Au CNSMD de Paris, quinze mois après l’avoir créée au festival Archipel (Genève, 21 mars 2010), Laurent et Rémi Durupt, qui en sont les dédicataires et qui forment le Duo Links, enregistraient Edges pour piano et percussion – encore verra-t-on quelque chose de barbare dans cette précision, Franck Bedrossian réalisant non sans génie une fusion sidérante des deux médiums en un seul instrument. D’abord encerclant et invasif, son timbre composé est soudain fait explosif à la faveur d’un épanchement bondissant. La richesse du travail sur la sonorité ne manque pas d’investir l’écoute, plus curieuse toujours d’incertitudes.

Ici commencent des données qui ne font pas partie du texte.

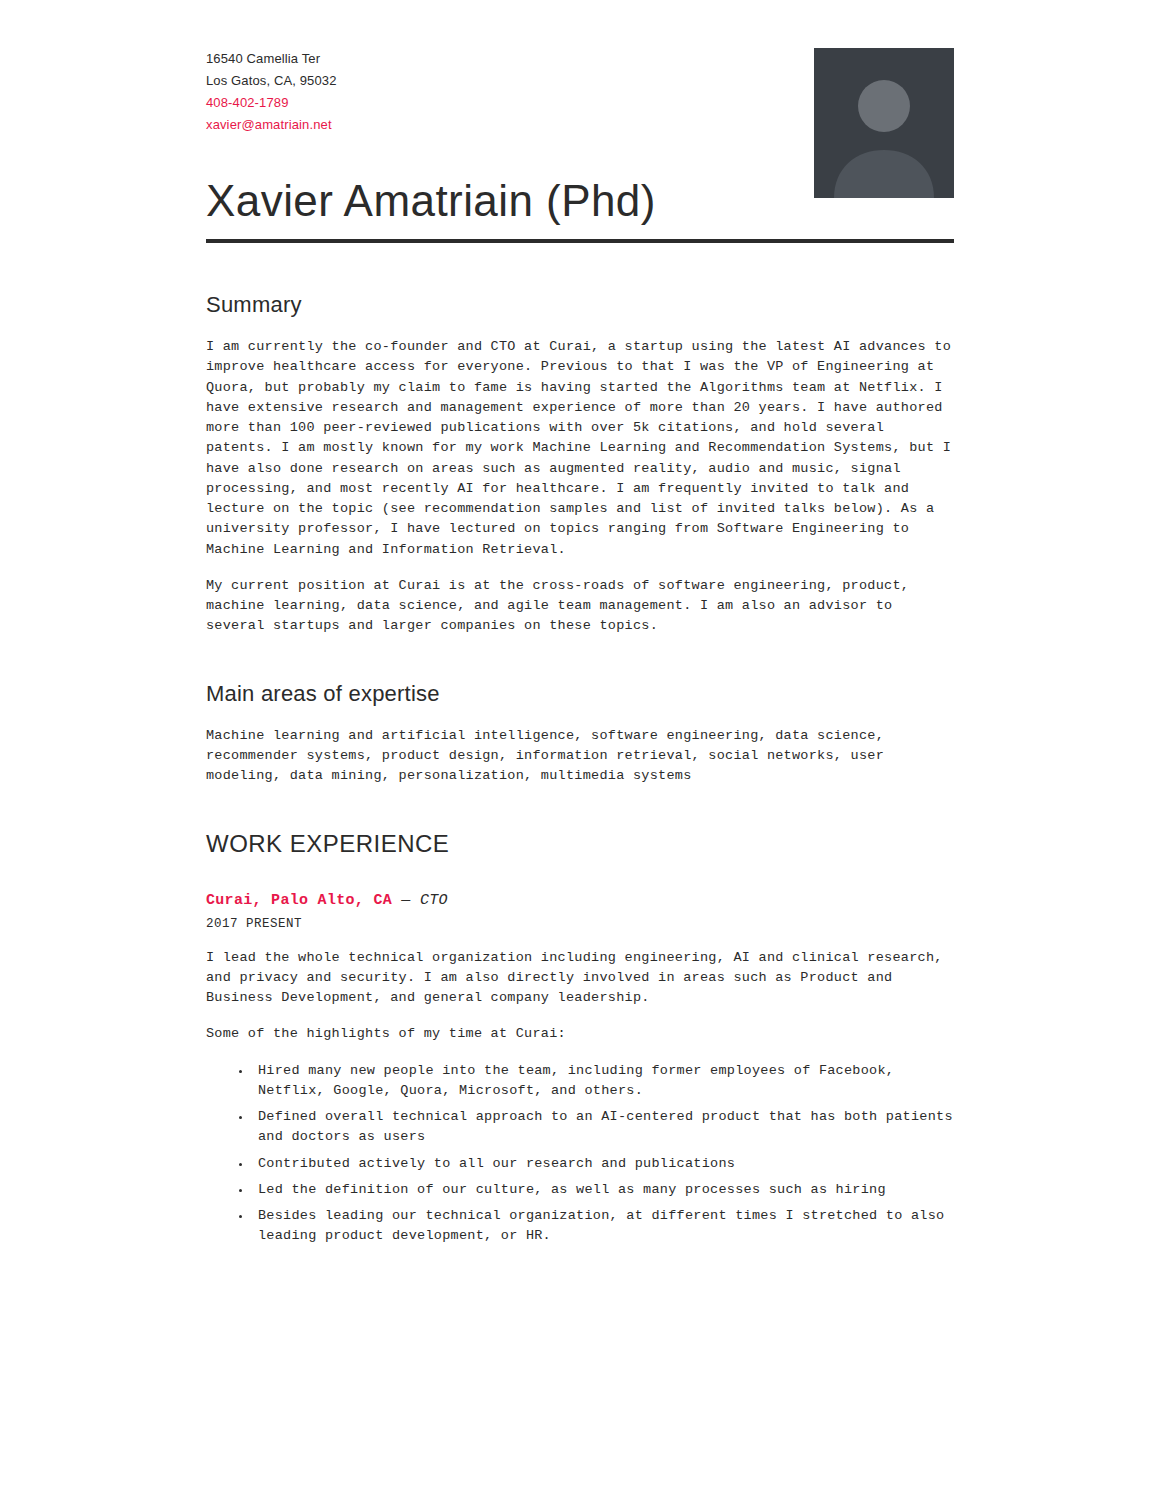16540 Camellia Ter
Los Gatos, CA, 95032
408-402-1789
xavier@amatriain.net
Xavier Amatriain (Phd)
Summary
I am currently the co-founder and CTO at Curai, a startup using the latest AI advances to improve healthcare access for everyone. Previous to that I was the VP of Engineering at Quora, but probably my claim to fame is having started the Algorithms team at Netflix. I have extensive research and management experience of more than 20 years. I have authored more than 100 peer-reviewed publications with over 5k citations, and hold several patents. I am mostly known for my work Machine Learning and Recommendation Systems, but I have also done research on areas such as augmented reality, audio and music, signal processing, and most recently AI for healthcare. I am frequently invited to talk and lecture on the topic (see recommendation samples and list of invited talks below). As a university professor, I have lectured on topics ranging from Software Engineering to Machine Learning and Information Retrieval.
My current position at Curai is at the cross-roads of software engineering, product, machine learning, data science, and agile team management. I am also an advisor to several startups and larger companies on these topics.
Main areas of expertise
Machine learning and artificial intelligence, software engineering, data science, recommender systems, product design, information retrieval, social networks, user modeling, data mining, personalization, multimedia systems
Work Experience
Curai, Palo Alto, CA — CTO
2017 PRESENT
I lead the whole technical organization including engineering, AI and clinical research, and privacy and security. I am also directly involved in areas such as Product and Business Development, and general company leadership.
Some of the highlights of my time at Curai:
Hired many new people into the team, including former employees of Facebook, Netflix, Google, Quora, Microsoft, and others.
Defined overall technical approach to an AI-centered product that has both patients and doctors as users
Contributed actively to all our research and publications
Led the definition of our culture, as well as many processes such as hiring
Besides leading our technical organization, at different times I stretched to also leading product development, or HR.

Le 16 octobre 2016, Alejo Pérez faisait naître Twist à la tête du SWR Sinfonieorchester, lors des Donaueschinger Musiktage [lire notre chronique]. La captation de cette première mondiale ouvre le présent CD. Il arrive à Bedrossian d’user de noms qui peuvent étonner dans le domaine de la musique savante – Charleston pour ensemble (2005), Bossa Nova pour accordéon (2008) [lire notre critique du CD de Fanny Vicens] ou encore Swing pour ensemble (2009) : autant de références en demi-sourire aux danses outre-atlantiques qui volontiers traversent le jazz. C’est une nouvelle fois à cet univers que le compositeur emprunte avec Twist pour orchestre et électronique (réalisation Ircam). En sus de l’envolée free des vents, dont l’éclat spécifique des cuivres qu’on pourrait croire psychédélique, l’œuvre convoque trois percussionnistes et une guitare électrique. Quant à l’accordéon, son utilisation vient parfaire l’oxydation des timbres, prolifique et impérieuse. Des trois opus ici gravés, celui-ci paraît le plus saturationiste, avec ses explorations diversement musclées. Encore y rencontre-t-on des souvenirs spectraux qui n’ont pas fini d’étonner.